County: Kildare Site name: CHERRYVILLE (Site 5)
Sites and Monuments Record No.: N/A Licence number: 01E0583
Author: Thaddeus C. Breen, for Project Director Valerie J. Keeley
Site type: Burnt spread and Structure
Period/Dating: Undetermined
ITM: E 669552m, N 711990m
Latitude, Longitude (decimal degrees): 53.153869, -6.960117
On the route of the Kildare Bypass, east of sites 1–4 (Excavations 2001, Nos 612–15), a spread of burnt stone in charcoal-rich soil was found. It measured 13m by 6m. The stone was mostly sandstone. It overlay a somewhat more extensive grey silty layer. Fifteen pieces of flint, including both artefacts and waste flakes, were found in this lower layer. To the west of the burnt spread was a layer of yellow clay with a large quantity of angular pieces of unburnt sandstone, resembling crude cobbling. The site was crossed by a series of spade cultivation furrows. A stone lancehead was found in the fill of one of these, where it cut through the burnt spread.
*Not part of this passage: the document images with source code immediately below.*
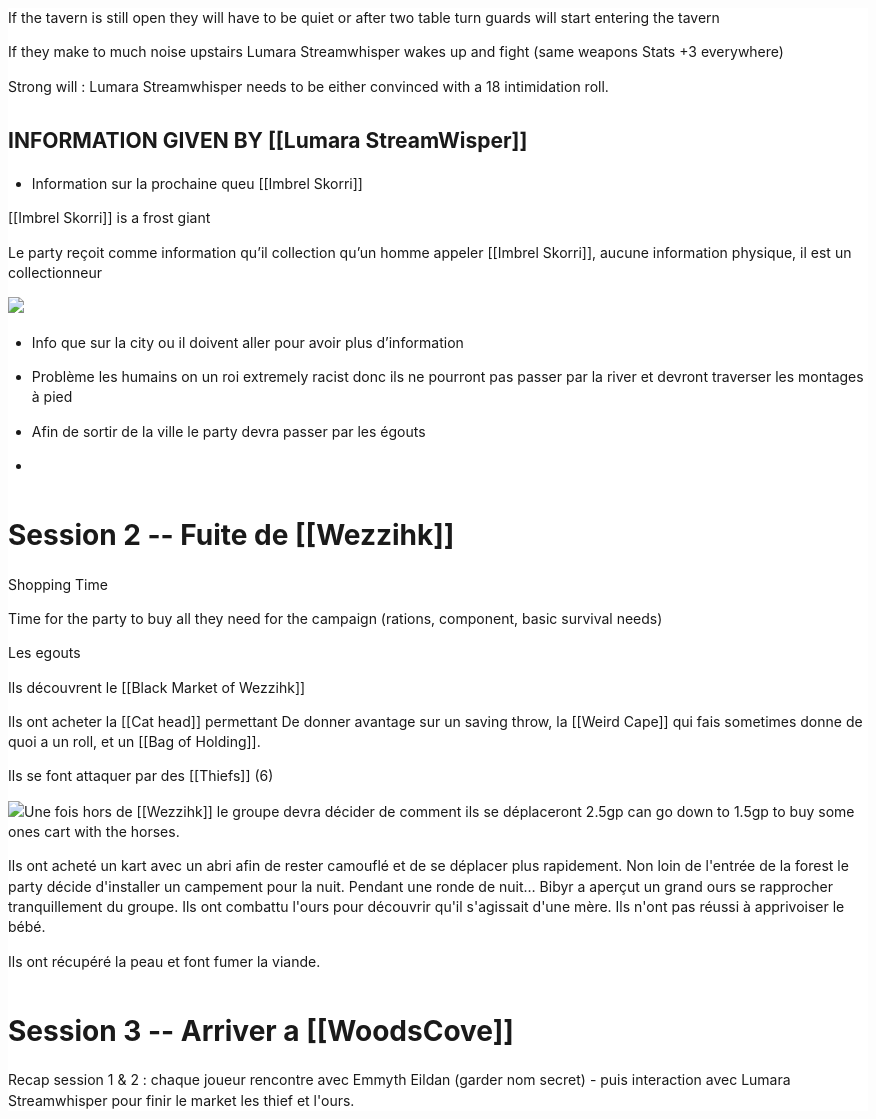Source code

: If the tavern is still open they will have to be quiet or after two table turn guards will start entering the tavern
    
If they make to much noise upstairs Lumara Streamwhisper wakes up and fight (same weapons Stats +3 everywhere)
    
Strong will : Lumara Streamwhisper needs to be either convinced with a 18 intimidation roll.
     

## INFORMATION GIVEN BY [[Lumara StreamWisper]]

- Information sur la prochaine queu [[Imbrel Skorri]]
    

[[Imbrel Skorri]] is a frost giant

Le party reçoit comme information qu’il collection qu’un homme appeler [[Imbrel Skorri]], aucune information physique, il est un collectionneur

![](https://lh7-rt.googleusercontent.com/docsz/AD_4nXeTtsT2hA18ddCofPt-eNLjK3JpePu9mXdQF461TehDkyL77EyUNPCJad8Xus7waLfmhct3WDwOb9d6EDsw2CYTb5OfRhYX8aKOoPAUYpPFxvLnMr4GAn7k8GQLOjflqnDAXUJ2A2IPpnOS-Hzc7CmjVDk?key=2rvOLd9v_Sh3JbB5EyjUSw)

- Info que sur la city ou il doivent aller pour avoir plus d’information
    
- Problème les humains on un roi extremely racist donc ils ne pourront pas passer par la river et devront traverser les montages à pied
    
- Afin de sortir de la ville le party devra passer par les égouts
-
# Session 2 -- Fuite de [[Wezzihk]]

Shopping Time

Time for the party to buy all they need for the campaign (rations, component, basic survival needs)

Les egouts

Ils découvrent le [[Black Market of Wezzihk]]

Ils ont acheter la [[Cat head]] permettant De donner avantage sur un saving throw, la [[Weird Cape]] qui fais sometimes donne de quoi a un roll, et un [[Bag of Holding]].

Ils se font attaquer par des [[Thiefs]] (6) 

![](https://lh7-rt.googleusercontent.com/docsz/AD_4nXfQaW3fD64RrHjCdOEVlUrrSsj5S8JygUxnfE6tvpLrTRcDPxGz8nKGaEAeR9XjzX6iTW0ABl074MXpzK3pj89x3KezPxdBvi5LKnqHFF0JPTc35lHaz2VXLtUAWk1Z4vxHl80xOxQ717vNR3jkti8f7iM?key=2rvOLd9v_Sh3JbB5EyjUSw)Une fois hors de [[Wezzihk]] le groupe devra décider de comment ils se déplaceront 2.5gp can go down to 1.5gp to buy some ones cart with the horses. 

Ils ont acheté un kart avec un abri afin de rester camouflé et de se déplacer plus rapidement. Non loin de l'entrée de la forest le party décide d'installer un campement pour la nuit. Pendant une ronde de nuit… Bibyr a aperçut un grand ours se rapprocher tranquillement du groupe. Ils ont combattu l'ours pour découvrir qu'il s'agissait d'une mère. Ils n'ont pas réussi à apprivoiser le bébé.

Ils ont récupéré la peau et font fumer la viande.

# Session 3 -- Arriver a [[WoodsCove]]
Recap session 1 & 2 : chaque joueur rencontre avec Emmyth Eildan (garder nom secret) - puis interaction avec Lumara Streamwhisper pour finir le market les thief et l'ours.
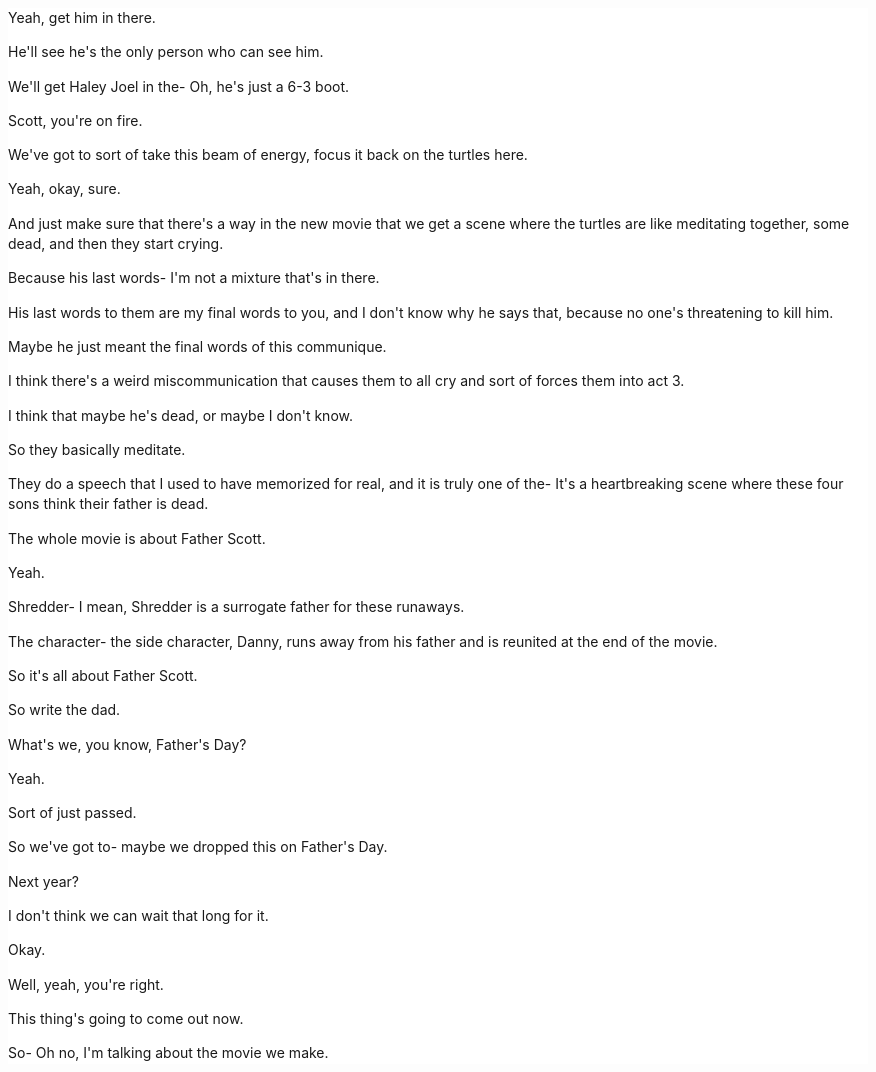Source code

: Yeah, get him in there.

He'll see he's the only person who can see him.

We'll get Haley Joel in the- Oh, he's just a 6-3 boot.

Scott, you're on fire.

We've got to sort of take this beam of energy, focus it back on the turtles here.

Yeah, okay, sure.

And just make sure that there's a way in the new movie that we get a scene where the turtles are like meditating together, some dead, and then they start crying.

Because his last words- I'm not a mixture that's in there.

His last words to them are my final words to you, and I don't know why he says that, because no one's threatening to kill him.

Maybe he just meant the final words of this communique.

I think there's a weird miscommunication that causes them to all cry and sort of forces them into act 3.

I think that maybe he's dead, or maybe I don't know.

So they basically meditate.

They do a speech that I used to have memorized for real, and it is truly one of the- It's a heartbreaking scene where these four sons think their father is dead.

The whole movie is about Father Scott.

Yeah.

Shredder- I mean, Shredder is a surrogate father for these runaways.

The character- the side character, Danny, runs away from his father and is reunited at the end of the movie.

So it's all about Father Scott.

So write the dad.

What's we, you know, Father's Day?

Yeah.

Sort of just passed.

So we've got to- maybe we dropped this on Father's Day.

Next year?

I don't think we can wait that long for it.

Okay.

Well, yeah, you're right.

This thing's going to come out now.

So- Oh no, I'm talking about the movie we make.
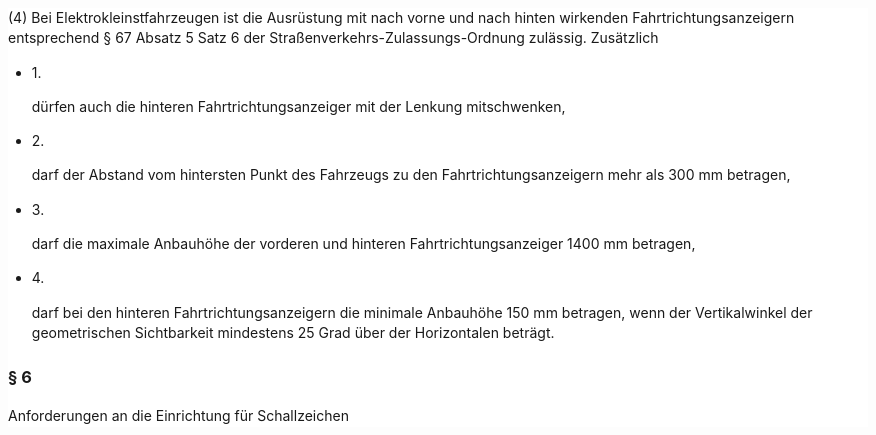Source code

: </div>

<div class="jurAbsatz">

(4) Bei Elektrokleinstfahrzeugen ist die Ausrüstung mit nach vorne und
nach hinten wirkenden Fahrtrichtungsanzeigern entsprechend § 67 Absatz 5
Satz 6 der Straßenverkehrs-Zulassungs-Ordnung zulässig. Zusätzlich

  - 1\.
    
    <div style="">
    
    dürfen auch die hinteren Fahrtrichtungsanzeiger mit der Lenkung
    mitschwenken,
    
    </div>

  - 2\.
    
    <div style="">
    
    darf der Abstand vom hintersten Punkt des Fahrzeugs zu den
    Fahrtrichtungsanzeigern mehr als 300 mm betragen,
    
    </div>

  - 3\.
    
    <div style="">
    
    darf die maximale Anbauhöhe der vorderen und hinteren
    Fahrtrichtungsanzeiger 1400 mm betragen,
    
    </div>

  - 4\.
    
    <div style="">
    
    darf bei den hinteren Fahrtrichtungsanzeigern die minimale Anbauhöhe
    150 mm betragen, wenn der Vertikalwinkel der geometrischen
    Sichtbarkeit mindestens 25 Grad über der Horizontalen beträgt.
    
    </div>

</div>

</div>

</div>

</div>

<span id="BJNR075610019BJNE000600000.html"></span>

### § 6  
Anforderungen an die Einrichtung für Schallzeichen

<div>

<div class="jnhtml">

<div>
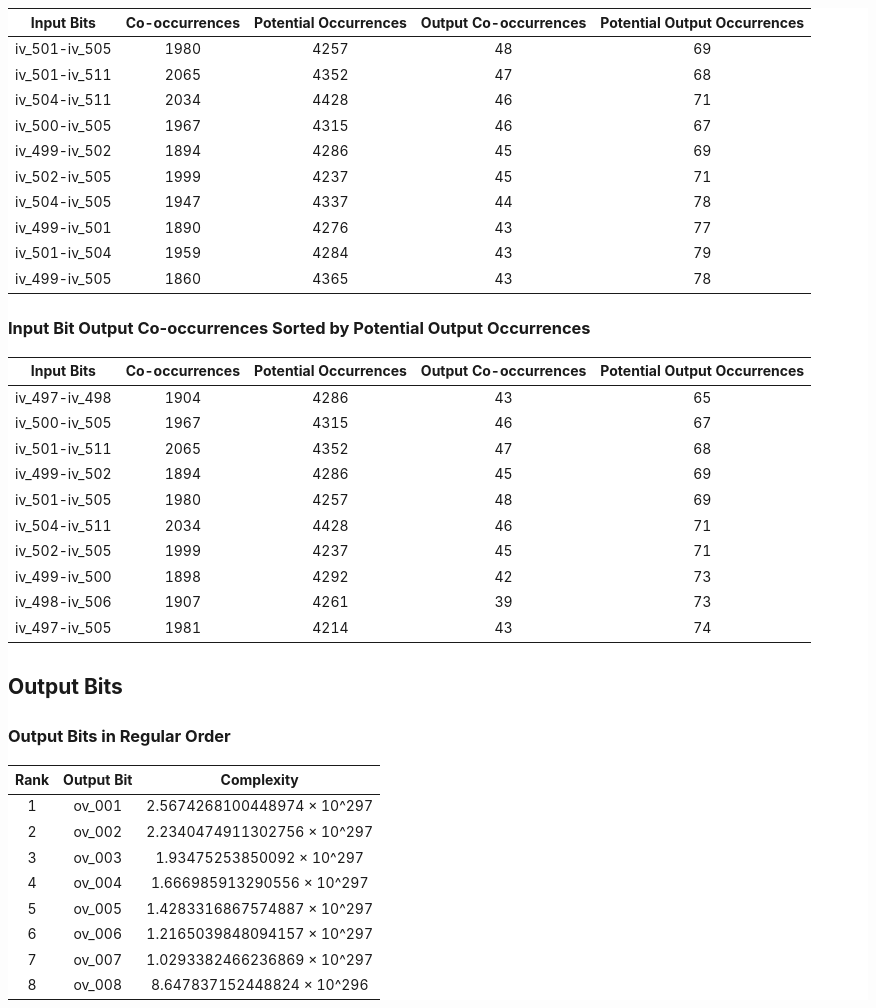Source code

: | Input Bits | Co-occurrences | Potential Occurrences | Output Co-occurrences | Potential Output Occurrences |
|:----------:|:--------------:|:---------------------:|:---------------------:|:----------------------------:|
| iv_501-iv_505 | 1980 | 4257 | 48 | 69 |
| iv_501-iv_511 | 2065 | 4352 | 47 | 68 |
| iv_504-iv_511 | 2034 | 4428 | 46 | 71 |
| iv_500-iv_505 | 1967 | 4315 | 46 | 67 |
| iv_499-iv_502 | 1894 | 4286 | 45 | 69 |
| iv_502-iv_505 | 1999 | 4237 | 45 | 71 |
| iv_504-iv_505 | 1947 | 4337 | 44 | 78 |
| iv_499-iv_501 | 1890 | 4276 | 43 | 77 |
| iv_501-iv_504 | 1959 | 4284 | 43 | 79 |
| iv_499-iv_505 | 1860 | 4365 | 43 | 78 |

### Input Bit Output Co-occurrences Sorted by Potential Output Occurrences

| Input Bits | Co-occurrences | Potential Occurrences | Output Co-occurrences | Potential Output Occurrences |
|:----------:|:--------------:|:---------------------:|:---------------------:|:----------------------------:|
| iv_497-iv_498 | 1904 | 4286 | 43 | 65 |
| iv_500-iv_505 | 1967 | 4315 | 46 | 67 |
| iv_501-iv_511 | 2065 | 4352 | 47 | 68 |
| iv_499-iv_502 | 1894 | 4286 | 45 | 69 |
| iv_501-iv_505 | 1980 | 4257 | 48 | 69 |
| iv_504-iv_511 | 2034 | 4428 | 46 | 71 |
| iv_502-iv_505 | 1999 | 4237 | 45 | 71 |
| iv_499-iv_500 | 1898 | 4292 | 42 | 73 |
| iv_498-iv_506 | 1907 | 4261 | 39 | 73 |
| iv_497-iv_505 | 1981 | 4214 | 43 | 74 |

## Output Bits

### Output Bits in Regular Order

| Rank | Output Bit | Complexity |
|:----:|:----------:|:----------:|
| 1 | ov_001 | 2.5674268100448974 × 10^297 |
| 2 | ov_002 | 2.2340474911302756 × 10^297 |
| 3 | ov_003 | 1.93475253850092 × 10^297 |
| 4 | ov_004 | 1.666985913290556 × 10^297 |
| 5 | ov_005 | 1.4283316867574887 × 10^297 |
| 6 | ov_006 | 1.2165039848094157 × 10^297 |
| 7 | ov_007 | 1.0293382466236869 × 10^297 |
| 8 | ov_008 | 8.647837152448824 × 10^296 |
Underlying and near the burnt spread were 23 pits (there were also further irregular hollows which are more likely to have been natural). Most of the pits were shallow (0.2–0.3m deep) and round or oval in shape. Stake-holes were present in the base of some, in one case round the edge, but in other cases not so obviously linked to the shape of the pit. There were also groups of stake-holes not associated with pits.
Two particularly deep pits were found at the western edge of the site, 6.5m west of the burnt spread, partly overlapped by the stony layer. They were approximately oval in plan, just under 2m in maximum diameter, and up to 1.3m deep. They contained a number of fills, including some burnt stone and charcoal, and some unburnt animal bones.
During the initial monitoring, a stone axehead was found in the area between the burnt spread and a stream to the south. No other archaeological remains were found there.
In the area to the east of the burnt spread, stretching between it and Site 6, a number of miscellaneous pits and stake-holes were found. One shallow, circular pit, 1.8m in diameter, was subsequently cut by an oval pit with a maximum diameter of 1.59m. The fills of the latter included a layer of charcoal-rich soil with burnt stone.
Nearby was a sunken rectangular structure measuring 2.6m by 1.6m. It was 0.15–0.2m deep and had a post-hole at each corner. Immediately outside, halfway along one side, was a stone measuring 0.48m by 0.25m by 0.25m, upright as if deliberately set in the ground, though no cut could be discerned. There were no finds in this structure, nor was there any stratigraphical indication of its relationship to other features on the site.